U.S. Pat. No. 6,441,076 describes production of a paper coating composition applicable to inkjet paper in which the composition contains a high solids level of ultrafine particle size calcium carbonate and dissolved fine particle size, partially hydrolyzed, low molecular weight polyvinyl alcohol. In this application the surface area of the calcium carbonate is very high in order to mimic the performance of a high surface area silica. Still color reproduction and ink drying are not consistent with a silica coated sheet.
U.S. Pat. No. 5,397,619 describes an ink jet recording paper comprising a base paper having a recording layer on at least one surface containing at least 40 weight % of a pigment and not more than 60 weight % of binder, having a surface roughness by ten point height on the recording layer surface of no more than 5 μm and an air permeability of nor more than 1,000 seconds. The pigment can be silica, white carbon or silica gel obtained by wet method, superfine silica obtained by dry method, or a calcium carbonate silica complex having a particle structure consisting essentially of silica crystallized in calcium carbonate crystals.
U.S. Pat. No. 6,274,226 describes mesoporous silicoaluminate pigments, which are formulated with polyvinyl alcohol as binder, for use in ink jet and carbonless paper coatings.
U.S. Pat. No. 5,997,625 describes a coating pigment for ink jet printing comprising hydrous clay, a caustic leached calcined clay, and porous mineral.
U.S. Pat. No. 5,882,396 describes a paper coating composition for preparing a coated paper for ink jet printing including a composite pigment selected from one or more of kaolin, calcined kaolin, dolomite, ground natural calcium carbonate, precipitated calcium carbonate, calcium sulfate, or talc preferably comprising 1–50% by weight coarse pigment and from 99–50% fine pigment of certain prescribed particulate size distributions, and a hydrophilic polymeric adhesive.

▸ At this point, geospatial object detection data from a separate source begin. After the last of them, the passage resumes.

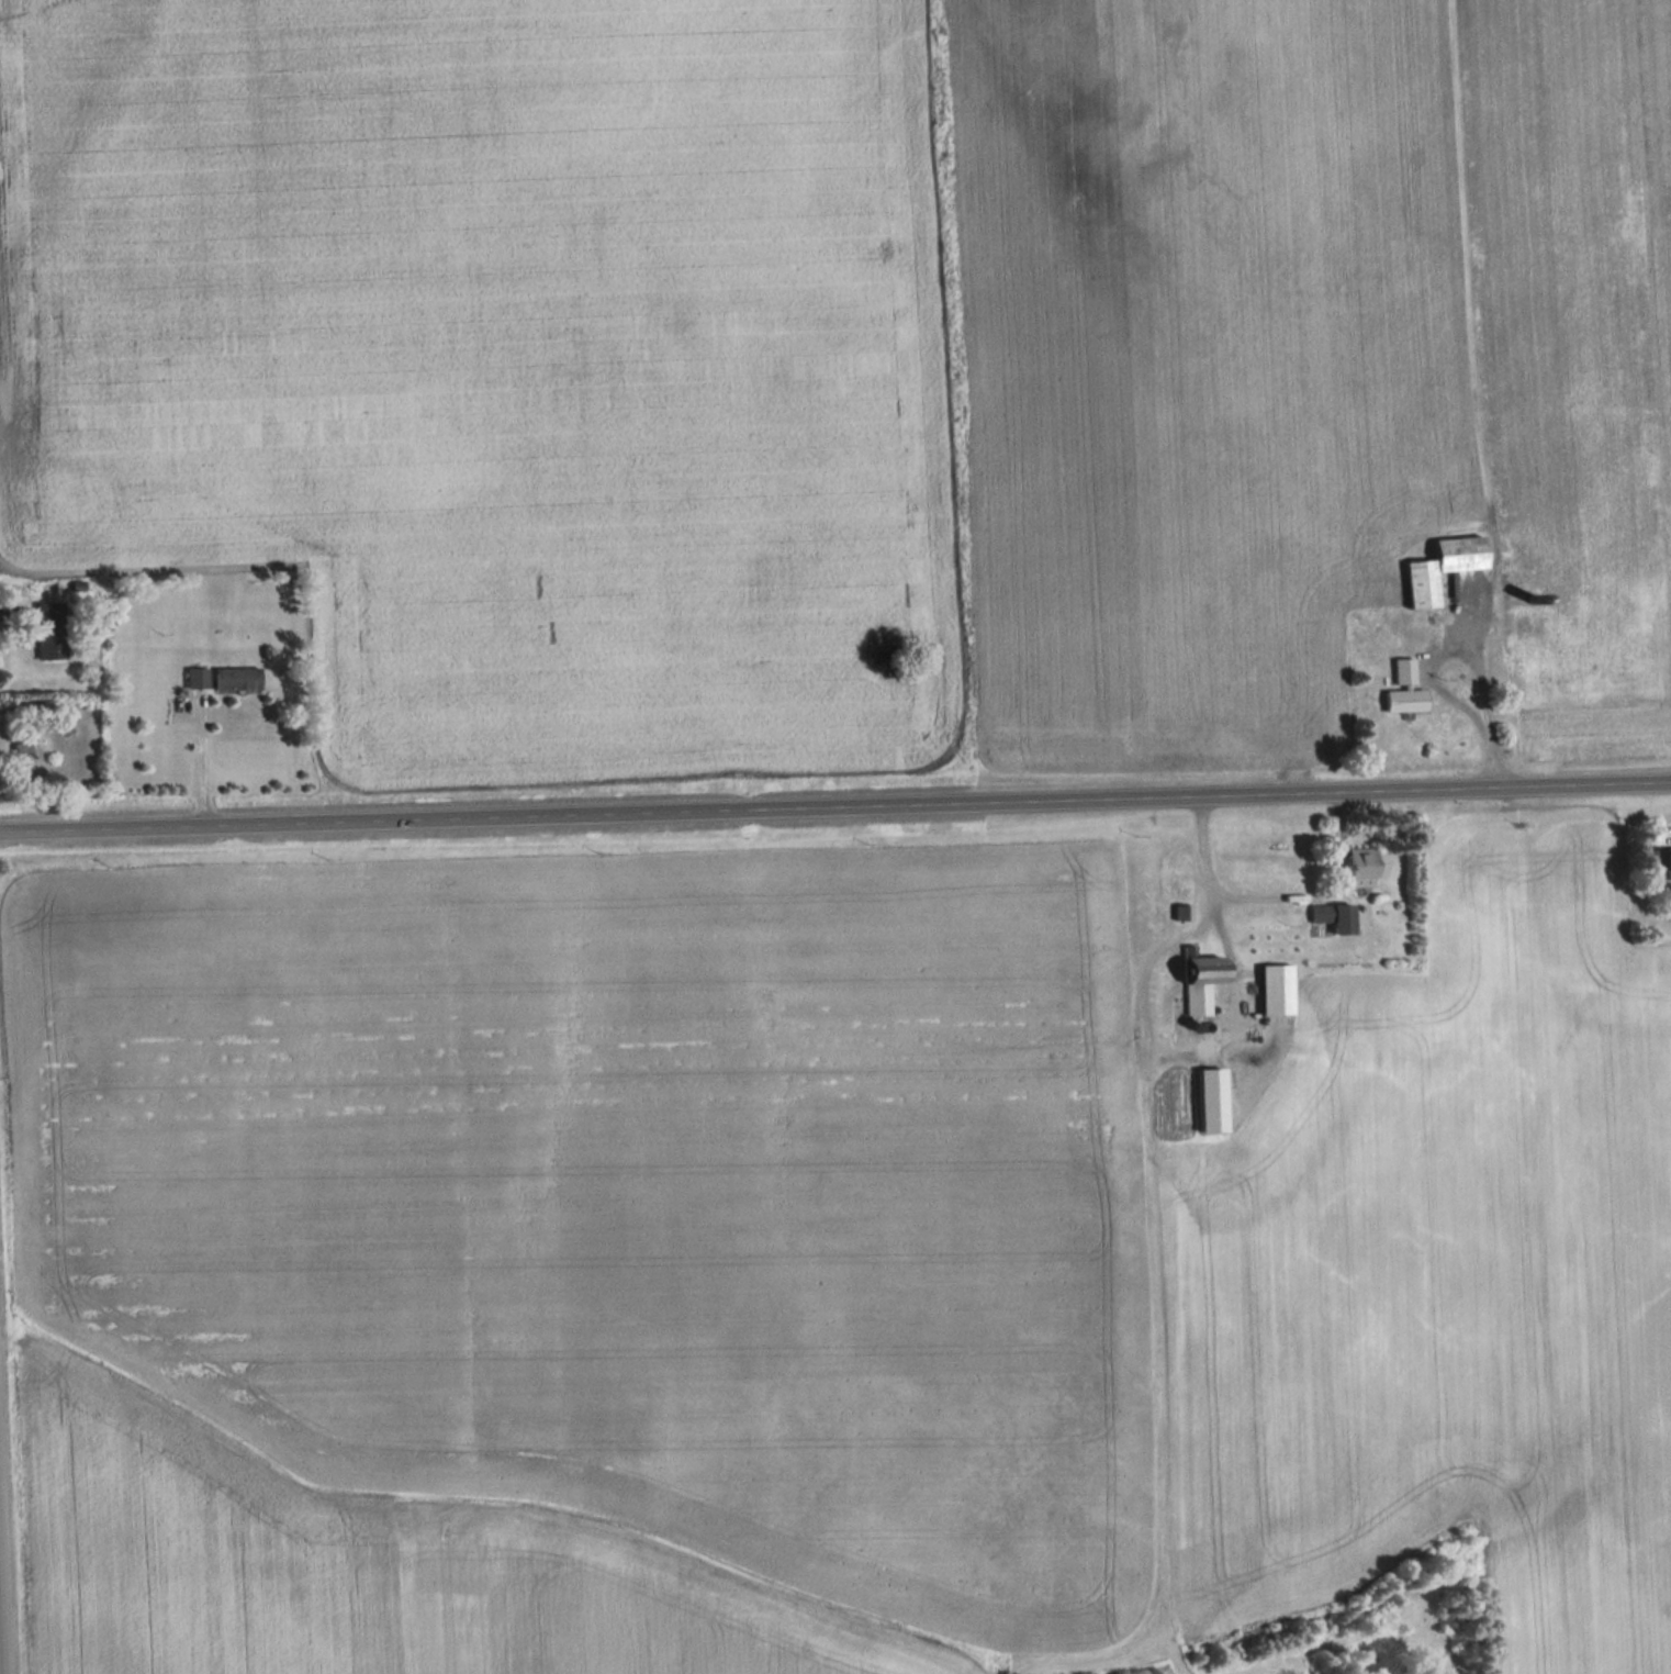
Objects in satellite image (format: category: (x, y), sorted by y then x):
building: (1443, 568)
building: (51, 632)
building: (197, 679)
building: (238, 679)
building: (1405, 690)
building: (23, 757)
road: (835, 813)
building: (1663, 861)
building: (1362, 868)
building: (1183, 897)
building: (1334, 918)
building: (1202, 984)
building: (1276, 991)
road: (4, 1585)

U.S. Pat. No. 4,554,181 describes an ink jet recording sheet having a bicomponent cationic recording surface, comprising a substrate having a recording surface containing a cationic polymer that is used in combination with a water-soluble polyvalent metal salt in which the polymer provides the surface with cationic groups for ionically interacting with an anionic dye and insolubilizing it. To the extent the coating compositions contain pigments, the '181 patent does not describe any significance attached to the order of admixing that type of component with the other ingredients, and indicates a single pot mixing procedure for formulating the coating compositions. In addition, the '181 patent only describes the use of non-anionic type binders in coating compositions.

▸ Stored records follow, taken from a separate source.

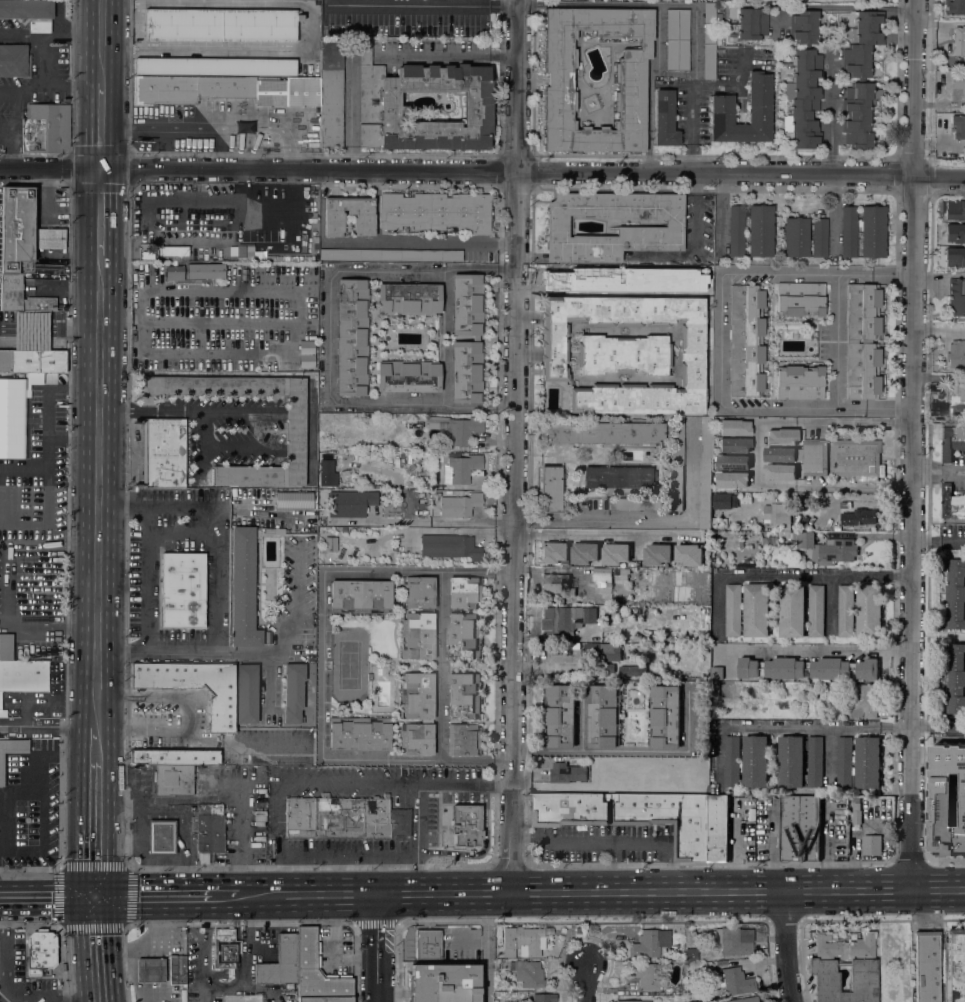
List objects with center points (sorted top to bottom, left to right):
road: (234, 5)
road: (648, 5)
road: (851, 6)
road: (426, 7)
building: (955, 7)
building: (30, 13)
building: (752, 24)
building: (220, 25)
parking lot: (12, 26)
building: (804, 27)
road: (59, 29)
road: (73, 30)
road: (22, 35)
building: (677, 40)
building: (959, 40)
road: (88, 41)
building: (709, 41)
building: (863, 43)
road: (212, 51)
road: (447, 54)
road: (659, 59)
building: (14, 61)
road: (309, 62)
road: (44, 63)
building: (216, 66)
building: (630, 78)
building: (958, 83)
road: (114, 84)
road: (22, 88)
road: (65, 88)
road: (691, 88)
building: (227, 90)
building: (331, 93)
building: (803, 98)
building: (379, 99)
building: (722, 102)
road: (16, 112)
building: (859, 113)
road: (830, 115)
parking lot: (4, 117)
building: (665, 119)
road: (87, 125)
road: (173, 126)
road: (241, 126)
building: (958, 126)
building: (45, 128)
road: (289, 130)
road: (6, 136)
building: (313, 136)
traffic signals: (87, 145)
road: (9, 151)
building: (963, 152)
road: (482, 172)
road: (292, 184)
road: (242, 185)
traffic signals: (114, 193)
building: (954, 210)
road: (114, 212)
building: (435, 212)
road: (145, 214)
building: (334, 216)
road: (834, 216)
building: (760, 230)
building: (650, 231)
building: (736, 231)
building: (849, 231)
building: (22, 232)
building: (872, 232)
building: (955, 233)
building: (795, 237)
building: (819, 237)
road: (423, 242)
road: (694, 243)
building: (171, 252)
building: (246, 253)
building: (389, 255)
building: (954, 257)
building: (280, 258)
building: (572, 264)
road: (504, 267)
building: (204, 271)
building: (639, 272)
building: (174, 273)
building: (595, 274)
road: (894, 274)
road: (940, 274)
building: (558, 277)
building: (11, 286)
road: (113, 287)
road: (282, 291)
building: (956, 297)
building: (409, 299)
building: (800, 299)
road: (99, 318)
road: (126, 318)
road: (941, 330)
road: (42, 336)
road: (328, 336)
road: (720, 336)
road: (113, 337)
building: (352, 337)
building: (476, 338)
building: (746, 340)
road: (837, 341)
building: (862, 341)
building: (625, 353)
building: (956, 353)
building: (306, 354)
road: (99, 356)
building: (32, 361)
building: (408, 376)
building: (799, 382)
building: (956, 392)
road: (504, 407)
road: (890, 408)
road: (237, 413)
road: (120, 414)
building: (13, 418)
road: (859, 422)
building: (731, 428)
building: (456, 429)
building: (603, 432)
building: (295, 434)
building: (781, 437)
building: (952, 441)
road: (198, 443)
road: (513, 445)
building: (734, 445)
road: (916, 445)
road: (84, 447)
building: (414, 447)
building: (481, 450)
building: (383, 451)
building: (163, 453)
building: (781, 454)
road: (759, 455)
building: (814, 457)
building: (855, 458)
building: (734, 462)
building: (677, 463)
building: (460, 468)
building: (326, 470)
road: (928, 470)
road: (952, 470)
building: (781, 471)
building: (705, 473)
building: (619, 478)
building: (734, 479)
building: (445, 487)
road: (859, 488)
building: (550, 489)
building: (294, 500)
building: (722, 501)
building: (350, 503)
building: (635, 503)
building: (952, 503)
building: (459, 505)
road: (689, 512)
building: (779, 513)
building: (860, 516)
road: (560, 518)
road: (464, 530)
building: (273, 531)
road: (604, 533)
road: (182, 537)
road: (940, 541)
building: (330, 544)
building: (450, 547)
building: (825, 548)
building: (553, 553)
building: (584, 553)
building: (615, 554)
building: (658, 554)
building: (689, 554)
building: (621, 573)
road: (903, 575)
building: (602, 576)
road: (776, 576)
road: (145, 577)
road: (218, 579)
building: (559, 582)
road: (5, 583)
building: (243, 588)
building: (183, 590)
building: (956, 593)
building: (360, 596)
building: (733, 610)
building: (757, 610)
building: (792, 610)
building: (845, 610)
building: (816, 611)
building: (869, 611)
road: (2, 617)
building: (417, 618)
building: (464, 618)
building: (567, 619)
road: (111, 626)
road: (288, 631)
road: (809, 647)
building: (604, 651)
road: (323, 663)
road: (440, 665)
building: (609, 667)
building: (808, 668)
building: (630, 670)
building: (19, 672)
building: (716, 677)
building: (955, 678)
building: (246, 693)
building: (293, 693)
building: (862, 701)
building: (417, 713)
building: (463, 713)
building: (560, 716)
building: (604, 716)
building: (665, 716)
building: (203, 721)
road: (40, 726)
road: (96, 727)
road: (794, 728)
road: (939, 728)
building: (360, 735)
road: (81, 744)
road: (96, 751)
building: (11, 752)
road: (628, 752)
building: (746, 761)
building: (791, 761)
building: (815, 761)
building: (844, 762)
building: (868, 762)
building: (626, 764)
building: (567, 773)
road: (23, 779)
building: (172, 780)
road: (331, 780)
road: (417, 794)
building: (947, 798)
road: (173, 801)
building: (856, 814)
building: (344, 818)
building: (193, 822)
building: (466, 825)
building: (619, 827)
road: (80, 828)
building: (718, 828)
building: (800, 828)
building: (209, 829)
building: (161, 837)
gas station: (161, 837)
road: (237, 838)
road: (590, 840)
building: (871, 844)
traffic signals: (80, 858)
road: (280, 858)
road: (612, 866)
road: (669, 866)
road: (499, 892)
road: (737, 893)
road: (366, 894)
road: (42, 896)
traffic signals: (56, 896)
traffic signals: (79, 896)
road: (94, 896)
traffic signals: (110, 896)
traffic signals: (143, 896)
road: (162, 896)
road: (230, 896)
road: (3, 897)
road: (59, 929)
traffic signals: (110, 936)
road: (250, 939)
building: (734, 941)
building: (522, 942)
building: (428, 944)
building: (645, 945)
road: (488, 947)
road: (787, 947)
road: (376, 948)
road: (80, 949)
road: (110, 949)
building: (226, 949)
building: (41, 952)
building: (691, 954)
road: (205, 956)
building: (280, 962)
building: (955, 965)
building: (821, 966)
building: (926, 966)
building: (150, 970)
gas station: (150, 970)
building: (177, 970)
building: (317, 971)
parking lot: (20, 973)
building: (527, 973)
building: (647, 976)
building: (733, 981)
building: (444, 982)
road: (586, 983)
road: (6, 984)
building: (681, 986)
road: (205, 991)
building: (497, 994)
building: (544, 998)
building: (242, 999)
building: (325, 1000)
building: (745, 1000)
building: (631, 1001)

Most cationic polymers are slightly colored in their liquid form ranging from pale orange colors to deep orange-red colors. The inherited colors from cationic polymer ingredients used in paper coating compositions can affect the final coated sheet brightness and shade. Further the use of specific cationic pigments leads to differential reactivity with colored ink jet components which creates good ink hold out but can change the color gamut of the picture that is being printed. It would be desirable to provide coating compositions using reduced levels of cationic polymers, which can still meet performance requirements.

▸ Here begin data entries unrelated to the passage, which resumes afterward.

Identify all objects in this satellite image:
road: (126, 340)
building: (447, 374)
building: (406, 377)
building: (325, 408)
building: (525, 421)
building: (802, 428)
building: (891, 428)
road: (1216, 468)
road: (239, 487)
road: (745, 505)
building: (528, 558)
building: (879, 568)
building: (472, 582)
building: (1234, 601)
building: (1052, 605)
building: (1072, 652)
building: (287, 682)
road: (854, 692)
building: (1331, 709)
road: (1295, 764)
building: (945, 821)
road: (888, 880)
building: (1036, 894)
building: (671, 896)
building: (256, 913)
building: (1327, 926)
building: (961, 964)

A need exists for less costly pigment alternatives to synthetic silicas for paper coating applications, especially inkjet paper, which provide desirable coating rheology for high solids applications along with uniform printability, including but not limited to color reproduction, print density and ink drying. It would also be desirable if these coating pigments could function with standard paper coating binders and be applied on modern paper machine at high speed.